Jennifer Krueger, Northside’s director of health services, said the district decided it was important to consider the stress score because it’s San Antonio’s largest district.
“We are very large and represent a very large portion of the county population, and so the stress on the health system is very relevant when we want to be planning for the safety of our families and staff members,” Krueger said.
When Bexar County’s public health metrics fall in Northside’s red Level 4 Critical stage, all students will be in virtual learning, as recommended during Metro Health’s school reopening red zone.
In the orange Level 3 Substantial stage, the district will allow up to six students per class; in the yellow Level 2 Moderate stage, Northside will allow up to 10.
While Metro Health is averaging the risk level of all three of its reopening metrics, Northside only requires two of its four benchmarks be met in order to move from Critical to Substantial and from Substantial to Moderate.
Based on those criteria, Bexar County currently falls in the moderate yellow level because the number of daily cases is trending down, the doubling time is 40 days, and the health system stress score is below the midpoint of the high range.
However, Perez said the district will start at the orange Substantial level and slowly add more students, even if the public health trends stay positive after Labor Day.
“Could we (go straight to yellow based on our plan)? Yes. Would we? No,” Perez said.
Woods compared Northside’s approach to reopening to “opening a valve rather than flipping a light switch.”
“We want to move slowly between the tiers (of students) so as not to move too quickly and make a mistake,” Woods said.

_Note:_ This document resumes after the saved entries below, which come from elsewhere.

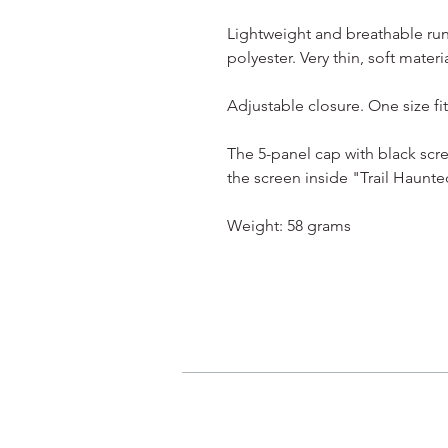
Lightweight and breathable ru
polyester. Very thin, soft materia
Adjustable closure. One size fits
The 5-panel cap with black scre
the screen inside "Trail Haunte
Weight: 58 grams
我的申請
登入/登出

Woods and Krueger said Northside will wait a week or two before moving to a new level and increasing classroom capacity, so that parents can be notified.
“We’ve purposely chosen metrics that need trend data, and so, all of these are at least a week trend if not a 14-day trend before we would make a change,” Woods said. “Once we have students back in the building, we don’t want to have to switch back and forth unless we have to.”
Northside’s green Level 1, indicating minimal risk, has more stringent requirements than its higher levels. All four public health metric benchmarks must be met for 14 consecutive days, including a positivity rate less than 5% and a health system stress score in the normal range.
Once in the green level, limits on classroom size will be removed as long as students can still be spaced 6 feet apart. Limits on the size of athletics and fine arts meetings will also be eliminated.
Northside may revise its reopening plan as the public health situation changes. Woods told trustees the plan “won’t be set in stone” and that he may come back to the board to approve changes if needed.